21.その後
水に濡れた床に横になったまま、ほっとひと息つく。取り敢えずの危険は去ったのだ。
そう思った途端、銃身で殴られた側頭部が、痛みを主張し出した。
あー、ズキズキする…。ちょっとは加減しろってんだ。
背中を殴られたせいで呼吸も苦しい。
「大和、大丈夫か?」
岳が自身の怪我も顧みず、俺の側に片膝をついて覗き込んでくる。溜まった水が膝を濡らした。
「岳、こそ…」
左の肩口に血が滲んでいる。どう見積もっても痛そうなのだが。
「掠った程度だ。大した事はない。それより目眩はないか? 横になっていたほうがいい」
身体を起こそうとすると、寝ているように言われた。側頭部の傷口にすぐにタオルが当てられる。潔が横から引き取って。
「背中も殴られてな。今は息もするのがやっとだろう」
その通りだった。
っとに、あいつ。今度は絶対、のしてやる。
「大和、少し動かすぞ」
岳は俺を濡れた床から抱き上げると、潔が空けたベッドへと寝かしつけてくれた。
「ベッド、濡れる…」
「そんなこと気にすんな」
岳の手がそっと額を撫で、水と血で濡れた髪をかき分ける。岳の手の温もりが心地良かった。
「…岳も、親父さんも。無事で良かった…」
心から安堵する。目を閉じてそう漏らすと、岳が笑った気配。
「俺はお前が無事で良かったと思ってるよ…」
額を撫でていた手が止まって、髪をくしゃりとかき上げた。
潔は少し離れた所から、そんな俺たちを黙って見つめていた。
その後、すぐに医師らが駆けつけ、岳と共に適切な処置を受け大事に至らずにすんだ。
岳の傷は確かに掠った程度ではあったが、それでも深かった様で、岳の言うような軽い怪我ではなかったらしい。

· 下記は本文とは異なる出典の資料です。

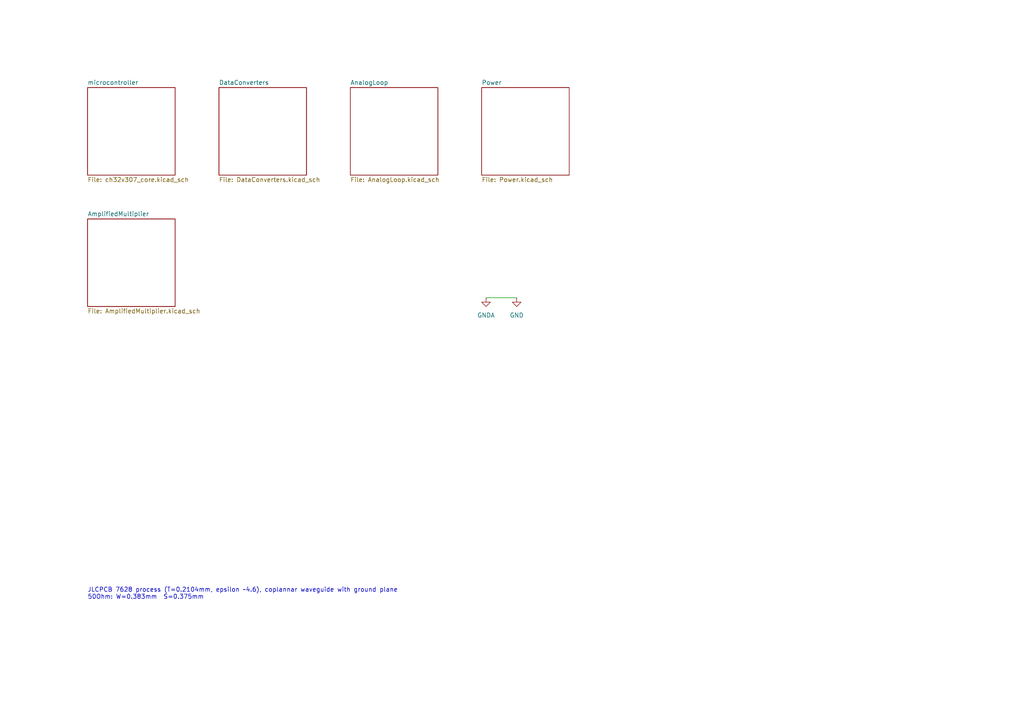
<source format=kicad_sch>
(kicad_sch (version 20211123) (generator eeschema)

  (uuid 54f2c184-6b36-4f41-a62d-86cb421e7a33)

  (paper "A4")

  


  (wire (pts (xy 149.86 86.36) (xy 140.97 86.36))
    (stroke (width 0) (type default) (color 0 0 0 0))
    (uuid 68220f22-3832-4832-aeba-65f70abb55ba)
  )

  (text "\nJLCPCB 7628 process (T=0.2104mm, epsilon ~4.6), coplannar waveguide with ground plane\n50Ohm: W=0.383mm  S=0.375mm \n"
    (at 25.4 173.99 0)
    (effects (font (size 1.27 1.27)) (justify left bottom))
    (uuid 89591ac5-7c9c-4973-8782-5332a61c7f9b)
  )

  (symbol (lib_id "power:GND") (at 149.86 86.36 0) (unit 1)
    (in_bom yes) (on_board yes) (fields_autoplaced)
    (uuid b8678756-c720-42f1-8388-0bf279ccb33c)
    (property "Reference" "#PWR0206" (id 0) (at 149.86 92.71 0)
      (effects (font (size 1.27 1.27)) hide)
    )
    (property "Value" "GND" (id 1) (at 149.86 91.44 0))
    (property "Footprint" "" (id 2) (at 149.86 86.36 0)
      (effects (font (size 1.27 1.27)) hide)
    )
    (property "Datasheet" "" (id 3) (at 149.86 86.36 0)
      (effects (font (size 1.27 1.27)) hide)
    )
    (pin "1" (uuid 593b4841-3131-4c27-8096-0f31155a9a77))
  )

  (symbol (lib_id "power:GNDA") (at 140.97 86.36 0) (unit 1)
    (in_bom yes) (on_board yes) (fields_autoplaced)
    (uuid e2741835-2e0c-4aec-a5b6-f45411944891)
    (property "Reference" "#PWR0205" (id 0) (at 140.97 92.71 0)
      (effects (font (size 1.27 1.27)) hide)
    )
    (property "Value" "GNDA" (id 1) (at 140.97 91.44 0))
    (property "Footprint" "" (id 2) (at 140.97 86.36 0)
      (effects (font (size 1.27 1.27)) hide)
    )
    (property "Datasheet" "" (id 3) (at 140.97 86.36 0)
      (effects (font (size 1.27 1.27)) hide)
    )
    (pin "1" (uuid 70ca4007-4270-4e1c-a8eb-aebb03507072))
  )

  (sheet (at 25.4 25.4) (size 25.4 25.4) (fields_autoplaced)
    (stroke (width 0.1524) (type solid) (color 0 0 0 0))
    (fill (color 0 0 0 0.0000))
    (uuid 260f5ace-7406-4a9a-a868-ed825252a4f1)
    (property "Sheet name" "microcontroller" (id 0) (at 25.4 24.6884 0)
      (effects (font (size 1.27 1.27)) (justify left bottom))
    )
    (property "Sheet file" "ch32v307_core.kicad_sch" (id 1) (at 25.4 51.3846 0)
      (effects (font (size 1.27 1.27)) (justify left top))
    )
  )

  (sheet (at 139.7 25.4) (size 25.4 25.4) (fields_autoplaced)
    (stroke (width 0.1524) (type solid) (color 0 0 0 0))
    (fill (color 0 0 0 0.0000))
    (uuid 33e32935-ce55-4e62-9abc-8453ebf88280)
    (property "Sheet name" "Power" (id 0) (at 139.7 24.6884 0)
      (effects (font (size 1.27 1.27)) (justify left bottom))
    )
    (property "Sheet file" "Power.kicad_sch" (id 1) (at 139.7 51.3846 0)
      (effects (font (size 1.27 1.27)) (justify left top))
    )
  )

  (sheet (at 63.5 25.4) (size 25.4 25.4) (fields_autoplaced)
    (stroke (width 0.1524) (type solid) (color 0 0 0 0))
    (fill (color 0 0 0 0.0000))
    (uuid 7932cce8-f214-41a7-a093-272badd673fb)
    (property "Sheet name" "DataConverters" (id 0) (at 63.5 24.6884 0)
      (effects (font (size 1.27 1.27)) (justify left bottom))
    )
    (property "Sheet file" "DataConverters.kicad_sch" (id 1) (at 63.5 51.3846 0)
      (effects (font (size 1.27 1.27)) (justify left top))
    )
  )

  (sheet (at 25.4 63.5) (size 25.4 25.4) (fields_autoplaced)
    (stroke (width 0.1524) (type solid) (color 0 0 0 0))
    (fill (color 0 0 0 0.0000))
    (uuid 7d4be2da-0b03-40eb-803a-fd7aef9a7fde)
    (property "Sheet name" "AmplifiedMultiplier" (id 0) (at 25.4 62.7884 0)
      (effects (font (size 1.27 1.27)) (justify left bottom))
    )
    (property "Sheet file" "AmplifiedMultiplier.kicad_sch" (id 1) (at 25.4 89.4846 0)
      (effects (font (size 1.27 1.27)) (justify left top))
    )
  )

  (sheet (at 101.6 25.4) (size 25.4 25.4) (fields_autoplaced)
    (stroke (width 0.1524) (type solid) (color 0 0 0 0))
    (fill (color 0 0 0 0.0000))
    (uuid beeba9a4-07d4-47e4-a76a-60f49e144676)
    (property "Sheet name" "AnalogLoop" (id 0) (at 101.6 24.6884 0)
      (effects (font (size 1.27 1.27)) (justify left bottom))
    )
    (property "Sheet file" "AnalogLoop.kicad_sch" (id 1) (at 101.6 51.3846 0)
      (effects (font (size 1.27 1.27)) (justify left top))
    )
  )
)

</source>
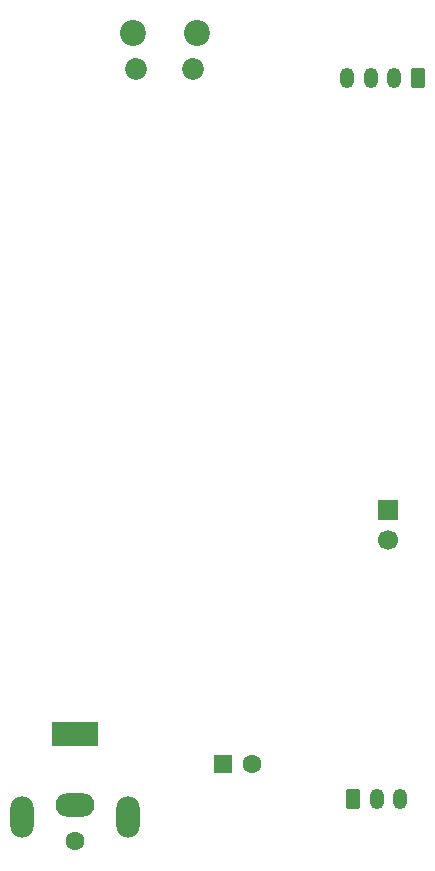
<source format=gbr>
%TF.GenerationSoftware,KiCad,Pcbnew,9.0.6-9.0.6~ubuntu22.04.1*%
%TF.CreationDate,2025-11-25T00:54:22+02:00*%
%TF.ProjectId,pico,7069636f-2e6b-4696-9361-645f70636258,1*%
%TF.SameCoordinates,Original*%
%TF.FileFunction,Soldermask,Bot*%
%TF.FilePolarity,Negative*%
%FSLAX46Y46*%
G04 Gerber Fmt 4.6, Leading zero omitted, Abs format (unit mm)*
G04 Created by KiCad (PCBNEW 9.0.6-9.0.6~ubuntu22.04.1) date 2025-11-25 00:54:22*
%MOMM*%
%LPD*%
G01*
G04 APERTURE LIST*
G04 Aperture macros list*
%AMRoundRect*
0 Rectangle with rounded corners*
0 $1 Rounding radius*
0 $2 $3 $4 $5 $6 $7 $8 $9 X,Y pos of 4 corners*
0 Add a 4 corners polygon primitive as box body*
4,1,4,$2,$3,$4,$5,$6,$7,$8,$9,$2,$3,0*
0 Add four circle primitives for the rounded corners*
1,1,$1+$1,$2,$3*
1,1,$1+$1,$4,$5*
1,1,$1+$1,$6,$7*
1,1,$1+$1,$8,$9*
0 Add four rect primitives between the rounded corners*
20,1,$1+$1,$2,$3,$4,$5,0*
20,1,$1+$1,$4,$5,$6,$7,0*
20,1,$1+$1,$6,$7,$8,$9,0*
20,1,$1+$1,$8,$9,$2,$3,0*%
G04 Aperture macros list end*
%ADD10RoundRect,0.250000X-0.550000X-0.550000X0.550000X-0.550000X0.550000X0.550000X-0.550000X0.550000X0*%
%ADD11C,1.600000*%
%ADD12C,1.700000*%
%ADD13R,1.700000X1.700000*%
%ADD14RoundRect,0.250000X0.350000X0.625000X-0.350000X0.625000X-0.350000X-0.625000X0.350000X-0.625000X0*%
%ADD15O,1.200000X1.750000*%
%ADD16RoundRect,0.250000X-0.350000X-0.625000X0.350000X-0.625000X0.350000X0.625000X-0.350000X0.625000X0*%
%ADD17C,2.200000*%
%ADD18C,1.850000*%
%ADD19R,4.000000X2.000000*%
%ADD20O,3.300000X2.000000*%
%ADD21O,2.000000X3.500000*%
G04 APERTURE END LIST*
D10*
%TO.C,C6*%
X120000000Y-115000000D03*
D11*
X122500000Y-115000000D03*
%TD*%
D12*
%TO.C,J4*%
X134000000Y-96040000D03*
D13*
X134000000Y-93500000D03*
%TD*%
D14*
%TO.C,J3*%
X136500000Y-56950000D03*
D15*
X134500000Y-56950000D03*
X132500000Y-56950000D03*
X130500000Y-56950000D03*
%TD*%
D16*
%TO.C,J2*%
X131000000Y-118000000D03*
D15*
X133000000Y-118000000D03*
X135000000Y-118000000D03*
%TD*%
D17*
%TO.C,A1*%
X112350000Y-53130000D03*
D18*
X112650000Y-56160000D03*
X117500000Y-56160000D03*
D17*
X117800000Y-53130000D03*
%TD*%
D11*
%TO.C,J1*%
X107500000Y-121500000D03*
D19*
X107500000Y-112500000D03*
D20*
X107500000Y-118500000D03*
D21*
X103000000Y-119500000D03*
X112000000Y-119500000D03*
%TD*%
M02*

</source>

俺は処置を終えると、そのまま真琴とともに帰途に就く。
「岳は? 帰らないのか?」
俺の問いに岳は少し疲れた様に、口の端にだけ笑みを浮かべると。
「俺は親父と話がある。先に真琴と帰っていてくれ」
「分かった…」
こちらに背を向けた岳に、俺はいつもと違う何かを感じた気がした。
+++
「災難だったな」
運転席の真琴は助手席に座った俺に、労わりの眼差しを向けてきた。俺は首をふると。
「俺はいい。けど岳の親父さんは狙われて、岳は撃たれた。あいつ、ぶん殴ってやりたかった…。真琴さんは下で何があったんだ?」
「ああ。駐車場で楠の弟の部下に囲まれてな。ひと悶着あったんだ。岳が来て難を逃れたが、襲ったにしてはすぐに引いた。これは囮だとすぐに踵を返したが、危ない所だった…」
ハンドルを握った真琴はため息をつく。
「大和には危険な目ばかりあわせてしまって。申し訳ない」
「いいって。俺はそういうの込みで家政婦やってるし。だから藤にも教わってんだ。それが役にたって良かったって思ってる。あいつ、藤より全然、隙だらけだったし」
でなければ、今頃、病室でこの世とおさらばしていた所だっただろう。藤にも感謝だ。
真琴は不意に真剣な眼差しになると。
「君は…強いんだな」
俺はその言葉に肩をすくめて見せると。
「それ、岳にも前に言われた。けど強いって言うのか? 単なる向こう見ずとも──」
真琴は首を振って笑う。
「前を向く強さだな。立ち向かう所がね」
「そっかなぁ。ただの喧嘩好きなのかもな? 俺って」
同じく笑って肩をすくめると、みしりと背中が痛んだ。
「っ!」
幸い打撲ですんだが。
あいつ思いっきり殴りつけやがって。
殴られた側頭部には包帯が巻かれ、背中は湿布だらけ。まだ頬には白いテープが張られている。
「俺、そのうちミイラみたくなるかも…」
するとくっくとハンドルを握ったまま真琴が笑い出す。
「それは可愛いミイラが出来あがりそうだな?」
「可愛いって、真琴さんまで言う? ったく。ひでぇな」
その後、夜になっても岳は帰って来なかった。